Quand quelqu'un se fixe un objectif personnel, il faut qu'il comprenne qu'il y a une cause plus profonde au problème. Pourquoi ne passe-t-on pas beaucoup de temps toute la famille ensemble? Il faut comprendre les comportements, sinon on risque grandement d'échouer.

Pour les ados

Pour les adolescents, il en va un peu différemment. Ils peuvent décider eux-mêmes d'améliorer un point de leur vie. Avant d'adopter une résolution, à n'importe quel moment de l'année, ils doivent tout comme les adultes comprendre qu'ils devront faire des efforts et mettre en place des stratégies pour atteindre leur objectif.

La psychologue indique que la perte de poids, qui est souvent en tête de liste des résolutions de la nouvelle année, est un «classique» chez les ados comme les adultes. Avant de se lancer, chacun doit comprendre comment il en est arrivé là, la cause du problème. Et il doit se fixer un plan approprié pour éviter l'échec qui pourrait miner son estime.

Notre ado souhaite-t-il perdre du poids pour une question d'apparence, ou de santé? Si le jeune ne bouge pas assez, par exemple, on peut l'aider à se fixer un horaire d'exercice. Si la malbouffe est en partie coupable, des choix plus santé devraient faire partie de la démarche.

«L'idéal est de générer plusieurs solutions possibles et de peser le pour et le contre, pour ensuite faire un choix et un plan.» La planification permet d'éviter les écueils et de mieux affronter les problèmes s'ils se présentent. Le soutien de professionnels est parfois nécessaire pour parvenir à ses fins dans le respect de son corps et en bonne santé, ajoute Mme Gagnier.

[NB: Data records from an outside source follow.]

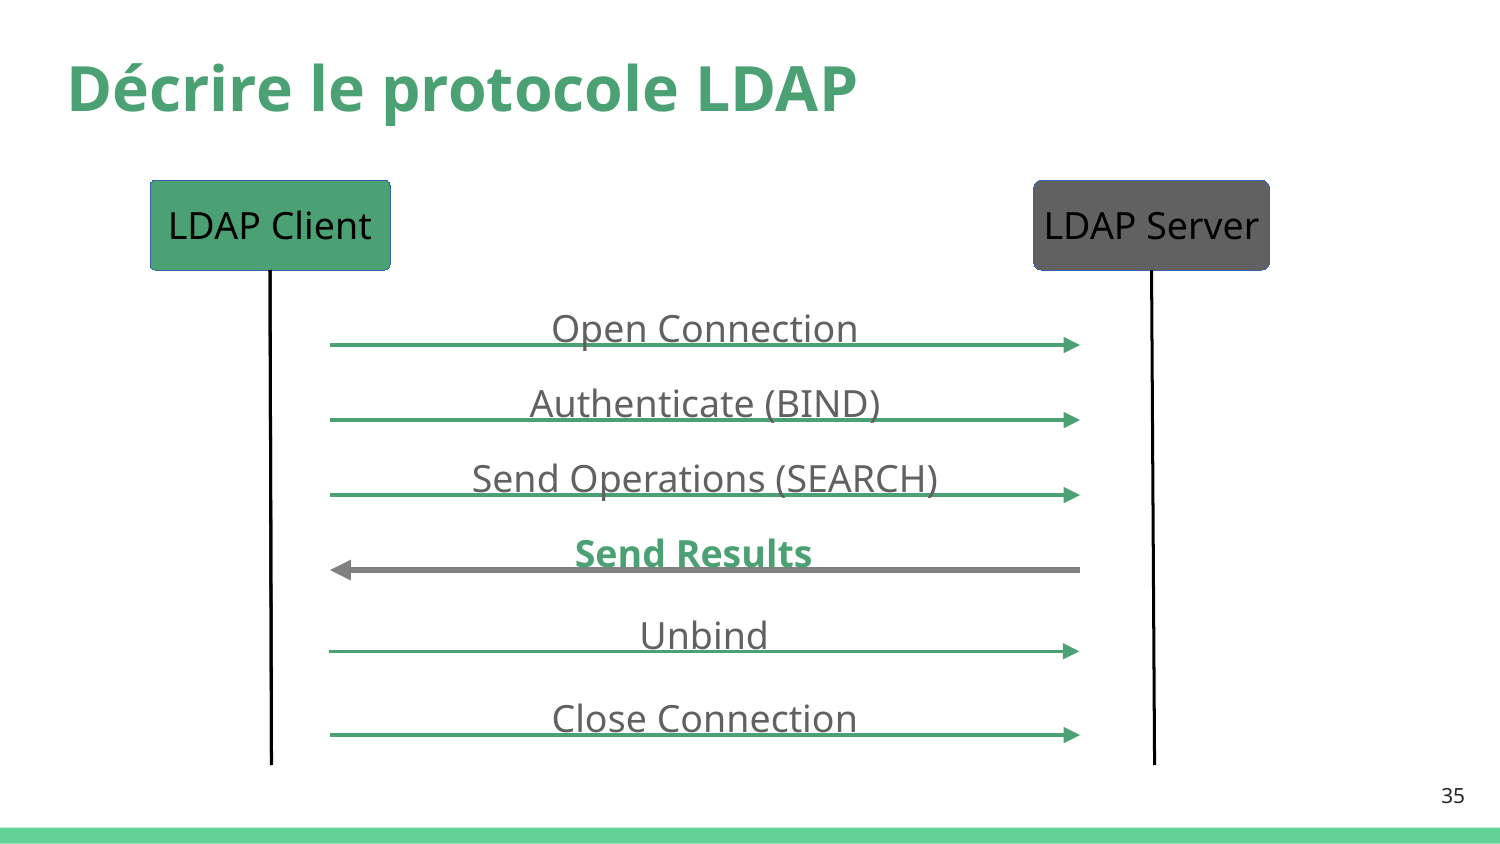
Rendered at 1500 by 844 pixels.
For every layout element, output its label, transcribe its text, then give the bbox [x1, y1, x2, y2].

text_box Send Results [531, 519, 857, 584]
text_box LDAP Client [150, 180, 391, 271]
title Décrire le protocole LDAP [51, 23, 1449, 117]
slide_number <numéro> [1389, 764, 1480, 830]
text_box LDAP Server [1033, 180, 1270, 271]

Mais pourquoi attendre le début d'année pour changer quelque chose qui ne va pas bien dans la famille? S'il manque d'harmonie au sein du clan, mieux vaut entreprendre le changement avant le mois de janvier, souligne la psychologue. On peut notamment dresser des bilans plus souvent, une fois par semaine, par exemple, ou même toutes les fins de journée. Les mauvais plis auront plus de difficulté à se former, et les constats seront plus positifs, pour commencer la nouvelle année du bon pied.